EJERCICIO 1
Reproduce el editorial desde "El presidente Juan" hasta "construcción es impecable.", ambos incluidos, pero reemplaza "impecable" por "excelente".
EJERCICIO 2
Responde con datos del editorial:
(a) ¿En qué año conoció París la oleada de disturbios?
(b) ¿Cuántos jóvenes encapuchados salieron a las calles de Manchester en 2011?
(c) ¿Qué urbanización de Valledupar se inauguró este año?
EJERCICIO 3
Escribe la continuación del editorial a partir de su última oración.

TEXTO EXTRAÍDO
^^^^^^^^
Opinión

Editorial: Las viviendas de doble filo

Redacción

13/01/2014 - 11:25

 

El presidente Santos inaugurando una vivienda gratis en Valledupar / Foto: El TiempoHasta las ciudades más desarrolladas del planeta experimentan problemas de integración en algunos de sus barrios periféricos.

Es el caso de París (Francia) que en el año 2005 conoció una oleada sin precedentes de disturbios con jóvenes que consideraban que no tenían futuro y que no se les brindaba oportunidades para su crecimiento e integración.

También se observa algo parecido en algunos barrios de la ciudad de Barcelona (España) donde, a pesar de ser considerada como una de las ciudades con mejor planeación de las últimas décadas, la policía no se atreve a entrar en ciertas zonas por temor a ser atacada.

En Manchester, una de las urbes más poderosas en términos económicos de Gran Bretaña, 2000 jóvenes encapuchados salieron a las calles en el año 2011 para expresar su descontento tras la muerte de un joven de 29 años abatido por la policía.

Todos estos hechos se produjeron en ciudades que cuentan con políticas avanzadas de integración social, y sin embargo, éstas no fueron suficientes para evitar el enfrentamiento con las autoridades. La desesperación y la sensación de abandono estallaron de la manera más violenta.

En Valledupar, se inauguran nuevas viviendas "gratis" a gran velocidad y esa noticia es motivo de satisfacción para muchas personas. La urbanización de Nando Marín –inaugurada este año– y la de Lorenzo Morales (a punto de serlo), son ejemplos de buen diseño y de comodidad, y responden a las necesidades inmediatas de poblaciones desplazadas o en situación precaria.

El presidente Juan Manuel Santos, que hizo a principios de año una buena operación publicitaria para probar la calidad de esas viviendas, no tuvo ninguna dificultad para dormir en una de ellas. Hay que reconocer que su construcción es impecable.
^^^^^^^^
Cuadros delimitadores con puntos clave

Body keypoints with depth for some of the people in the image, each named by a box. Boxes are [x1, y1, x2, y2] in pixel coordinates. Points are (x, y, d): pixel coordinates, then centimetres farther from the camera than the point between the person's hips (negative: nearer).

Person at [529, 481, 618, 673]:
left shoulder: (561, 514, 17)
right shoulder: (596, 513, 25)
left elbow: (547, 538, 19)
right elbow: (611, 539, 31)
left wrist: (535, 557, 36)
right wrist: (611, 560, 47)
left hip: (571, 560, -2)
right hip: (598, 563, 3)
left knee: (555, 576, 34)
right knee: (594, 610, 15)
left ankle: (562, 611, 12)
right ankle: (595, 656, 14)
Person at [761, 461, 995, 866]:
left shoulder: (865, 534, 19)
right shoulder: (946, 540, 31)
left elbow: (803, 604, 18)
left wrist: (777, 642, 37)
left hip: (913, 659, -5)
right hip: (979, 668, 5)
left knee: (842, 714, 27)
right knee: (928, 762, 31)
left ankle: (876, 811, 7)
^^^^^^^^
RESPUESTA 1
El presidente Juan Manuel Santos, que hizo a principios de año una buena operación publicitaria para probar la calidad de esas viviendas, no tuvo ninguna dificultad para dormir en una de ellas. Hay que reconocer que su construcción es excelente.

RESPUESTA 2
(a) En 2005.
(b) 2000 jóvenes.
(c) La urbanización de Nando Marín.

RESPUESTA 3
No obstante, la ubicación alejada de etas viviendas del centro de Valledupar, la falta de transportes y su incomunicación (muchos taxis no se atreven a atender esos destinos), los pocos servicios públicos, y sobre todo, la total ausencia de fuentes de trabajo en las proximidades, dejan entrever un rápido deterioro de estas nuevas instalaciones.

Es posible que, en pocos meses o años, estos barrios se conviertan en zonas rojas (o ghetos, como se suele decir en Estados Unidos) donde la delincuencia se instala peligrosamente por falta de presencia policial y de trabajos que garanticen un sustento a las familias.

Por eso, para que estas urbanizaciones con nombres legendarios no se conviertan dentro de 3 o 5 años en polvorines que desfiguren a la ciudad de Valledupar, se ha de pensar seriamente en comunicarlas, atraer fuentes de trabajo e imponer la autoridad del Estado. Es imprescindible crear una sensación de proximidad y un clima de escucha. El acompañamiento de psicólogos es beneficioso a corto plazo, pero no reemplaza la inversión económica.

La estabilidad de Valledupar depende de todos estos esfuerzos.